* _DOCUMENT SEGMENT_
★ ★ ★

In Cal. Motor Transp. Co. v. Trucking Unlimited, 404 U.S. 508, 516 (1972), the Supreme Court defined a two-step inquiry into a sham claim exception.  The first step requires that the lawsuit be objectively baseless in the sense that no reasonable litigant could realistically expect success on the merits.  The second step is a subjective component where the court should focus on "whether the baseless suit conceals an attempt to interfere directly with a competitor’s business relationships through the use of the governmental process – as opposed to the outcome of that process – as an anticompetitive weapon."  Louisiana Wholesale at *3 (citing Professional Real Estate Investors, Inc. v. Columbia Pictures Indus., Inc., 508 U.S. 49, 60-61 (1993).

Aventis moved for summary judgment on the first step, arguing that the petition was objectively reasonable.  The court disagreed, stating "[n]o reasonable pharmaceutical manufacturer could have expected Aventis’s Citizen Petition to succeed on the merits because Aventis ignored the law by requesting relief that was contrary to existing law and precedent."

First, the court found with respect to Aventis’s demand that generic manufacturers of leflunomide be forced to produce their own 100 mg tablet in order to succeed with their ANDAs, that Aventis knew the FDA had long permitted ANDAs to be approved to market certain, but not all, dosage strengths of a branded drug.  Further, the court found that Aventis knew that the generic maintenance doses would be just as safe and effective as Arava’s maintenance doses regardless of whether the generic manufacturers provided their own loading doses.  Second, with respect to Aventis’s demand that the generic manufacturers establish bioequivalence between one 100 mg pill and a substitute of five 20 mg pills, the court stated that Aventis knew that establishing bioequivalence between different dosage strengths of the same drug is not required.  Finally, with respect to Aventis’s demand that the generic manufacturers should not be permitted to reference Aventis’s 100 mg pill in their label, the court noted that Aventis knew that drug manufacturers were permitted under FDA regulations to cross-reference other drugs and dosages because Avantis itself had done so in two instances.

★ ★ ★

* _TRY IT_
Could you write out the sham claim exception passage again, starting at "In Cal. Motor" and ending at "49, 60-61 (1993).", but switch "lawsuit" to "litigation"?

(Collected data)
★ ★ ★

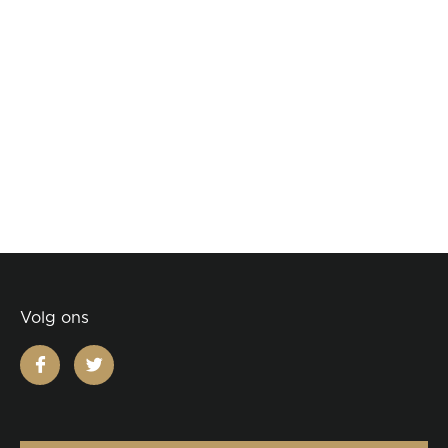
Volg ons
facebook
twitter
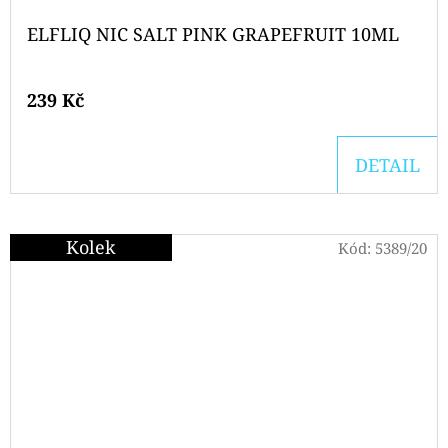
ELFLIQ NIC SALT PINK GRAPEFRUIT 10ML
239 Kč
DETAIL
Kolek
Kód:
5389/20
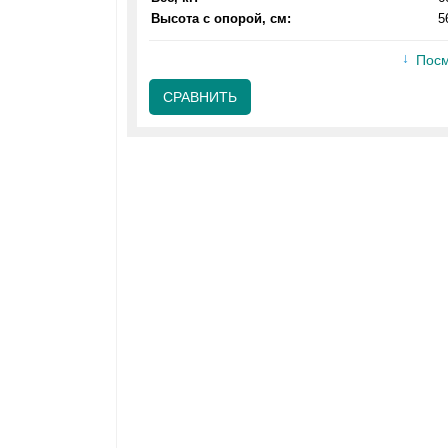
Высота с опорой, см:
5
Посм
СРАВНИТЬ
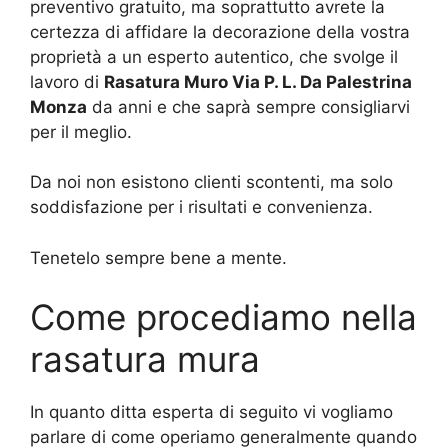
preventivo gratuito, ma soprattutto avrete la
certezza di affidare la decorazione della vostra
proprietà a un esperto autentico, che svolge il
lavoro di
Rasatura Muro Via P. L. Da Palestrina
Monza
da anni e che saprà sempre consigliarvi
per il meglio.
Da noi non esistono clienti scontenti, ma solo
soddisfazione per i risultati e convenienza.
Tenetelo sempre bene a mente.
Come procediamo nella
rasatura mura
In quanto ditta esperta di seguito vi vogliamo
parlare di come operiamo generalmente quando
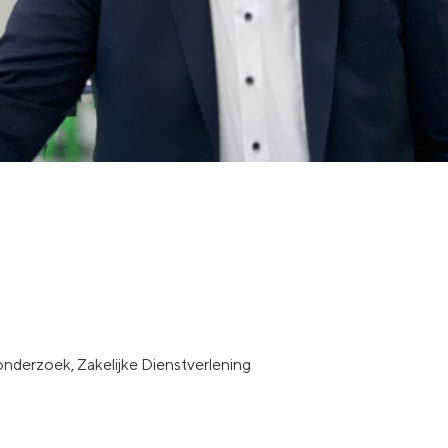
derzoek, Zakelijke Dienstverlening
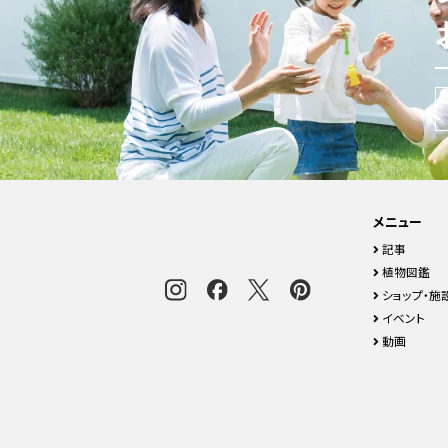
メニュー
記事
植物図鑑
ショップ・施
イベント
動画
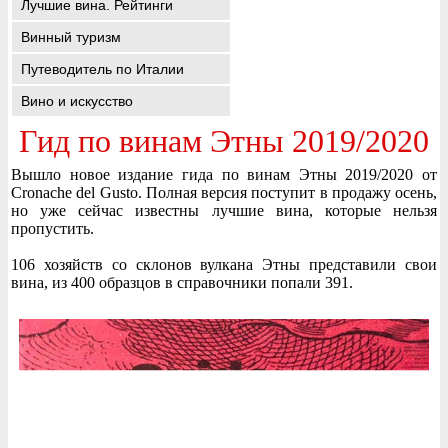
Лучшие вина. Рейтинги
Винный туризм
Путеводитель по Италии
Вино и искусство
Гид по винам Этны 2019/2020
Вышло новое издание гида по винам Этны 2019/2020 от
Cronache del Gusto. Полная версия поступит в продажу осень,
но уже сейчас известны лучшие вина, которые нельзя
пропустить.
106 хозяйств со склонов вулкана Этны представили свои
вина, из 400 образцов в справочники попали 391.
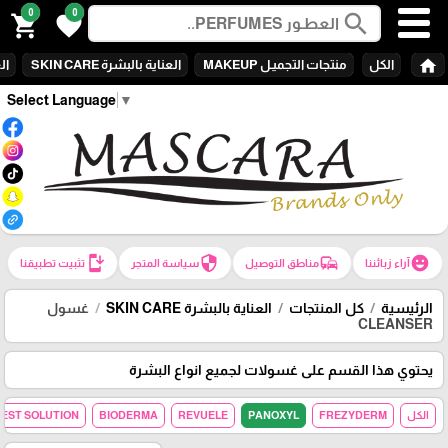
0
0
search
shopping_cart
favorite
home
الكل
منتجات التجميـل MAKEUP
العناية بالبشرة SKIN CARE
الع
Select Language
▼
install_mobile
security
commute
emoji_emotions
آراء زبائننا
مناطق التوصيل
سياسة المتجر
تثبيت تطبيقنا
الرئيسية
كل المنتجات
العناية بالبشرة SKIN CARE
غسول
CLEANSER
يحتوي هذا القسم على غسولات لجميع انواع البشرة
الكل
FREZYDERM
PANOXYL
REVUELE
BIODERMA
REST SOLUTION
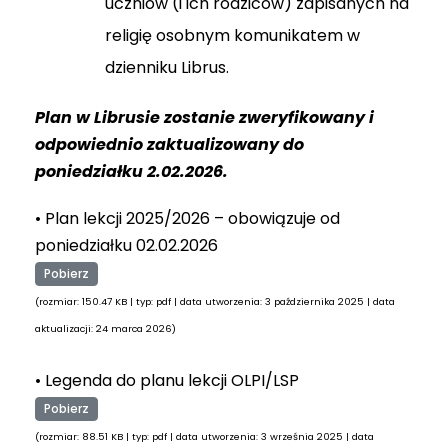
uczniów (i ich rodziców) zapisanych na
religię osobnym komunikatem w
dzienniku Librus.
Plan w Librusie zostanie zweryfikowany i
odpowiednio zaktualizowany do
poniedziałku 2.02.2026.
• Plan lekcji 2025/2026 – obowiązuje od
poniedziałku 02.02.2026
Pobierz
(rozmiar: 150.47 KB | typ: pdf | data utworzenia: 3 października 2025 | data
aktualizacji: 24 marca 2026)
• Legenda do planu lekcji OLPI/LSP
Pobierz
(rozmiar: 88.51 KB | typ: pdf | data utworzenia: 3 września 2025 | data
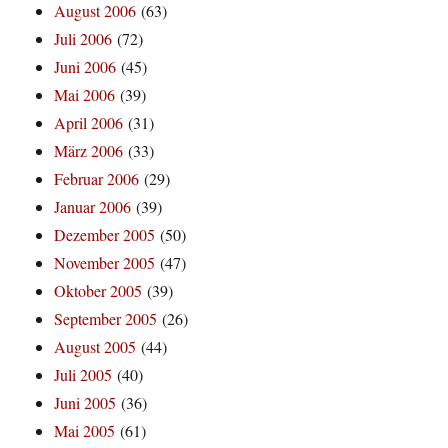
August 2006
(63)
Juli 2006
(72)
Juni 2006
(45)
Mai 2006
(39)
April 2006
(31)
März 2006
(33)
Februar 2006
(29)
Januar 2006
(39)
Dezember 2005
(50)
November 2005
(47)
Oktober 2005
(39)
September 2005
(26)
August 2005
(44)
Juli 2005
(40)
Juni 2005
(36)
Mai 2005
(61)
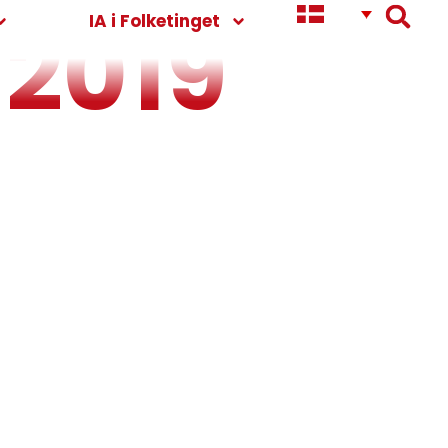
 2019
IA i Folketinget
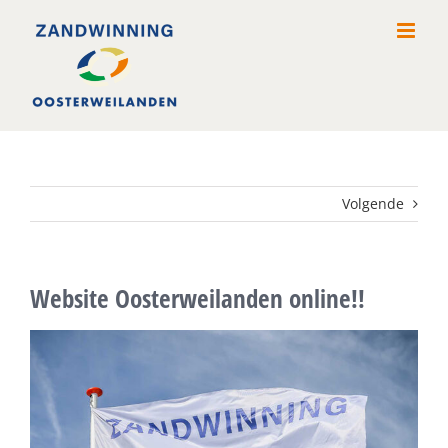
Ga
naar
inhoud
Volgende
Website Oosterweilanden online!!
Bekijk
grotere
afbeelding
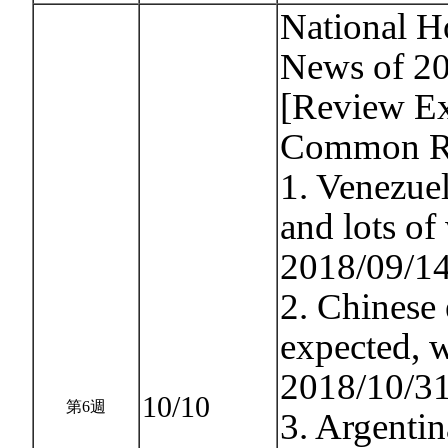
National Ho
News of 20
[Review Ex
Common Re
1. Venezue
and lots of
2018/09/14
2. Chinese
expected,
2018/10/31
10/10
第6週
3. Argentin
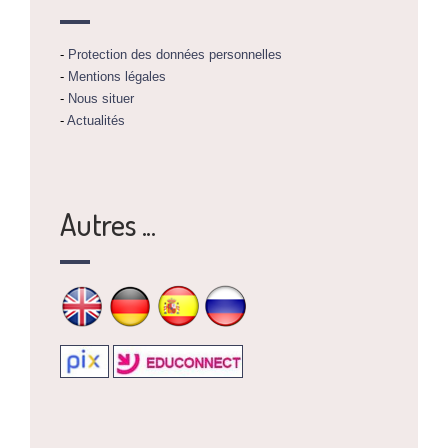
-
Protection des données personnelles
-
Mentions légales
-
Nous situer
-
Actualités
Autres ...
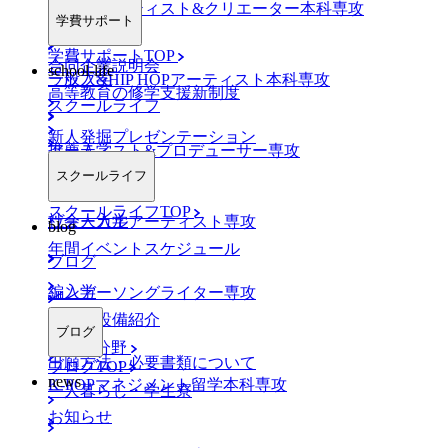
AO入学
ネットアーティスト&クリエーター本科専攻
学費サポート
学費サポートTOP
合同企業説明会
school-life
一般入学
ラップ&HIP HOPアーティスト本科専攻
高等教育の修学支援新制度
スクールライフ
新人発掘プレゼンテーション
推薦入学
アーティスト&プロデューサー専攻
スクールライフ
スクールライフTOP
社会人入学
ヴォーカルアーティスト専攻
blog
年間イベントスケジュール
ブログ
編入学
シンガーソングライター専攻
施設・設備紹介
ブログ
K-POP分野
出願方法・必要書類について
ブログTOP
news
K-POPマネジメント留学本科専攻
一人暮らし・学生寮
お知らせ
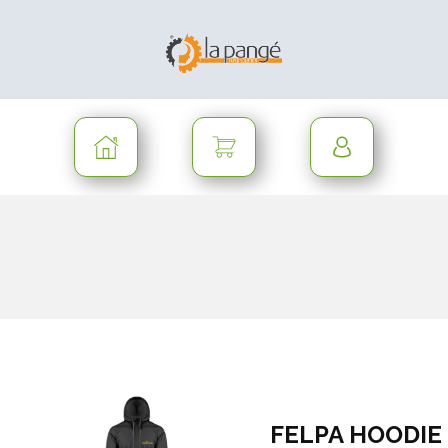
FELPA HOODIE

★ ★ ★

* _RESULT OF THIS EXERCISE_
In Cal. Motor Transp. Co. v. Trucking Unlimited, 404 U.S. 508, 516 (1972), the Supreme Court defined a two-step inquiry into a sham claim exception.  The first step requires that the litigation be objectively baseless in the sense that no reasonable litigant could realistically expect success on the merits.  The second step is a subjective component where the court should focus on "whether the baseless suit conceals an attempt to interfere directly with a competitor’s business relationships through the use of the governmental process – as opposed to the outcome of that process – as an anticompetitive weapon."  Louisiana Wholesale at *3 (citing Professional Real Estate Investors, Inc. v. Columbia Pictures Indus., Inc., 508 U.S. 49, 60-61 (1993).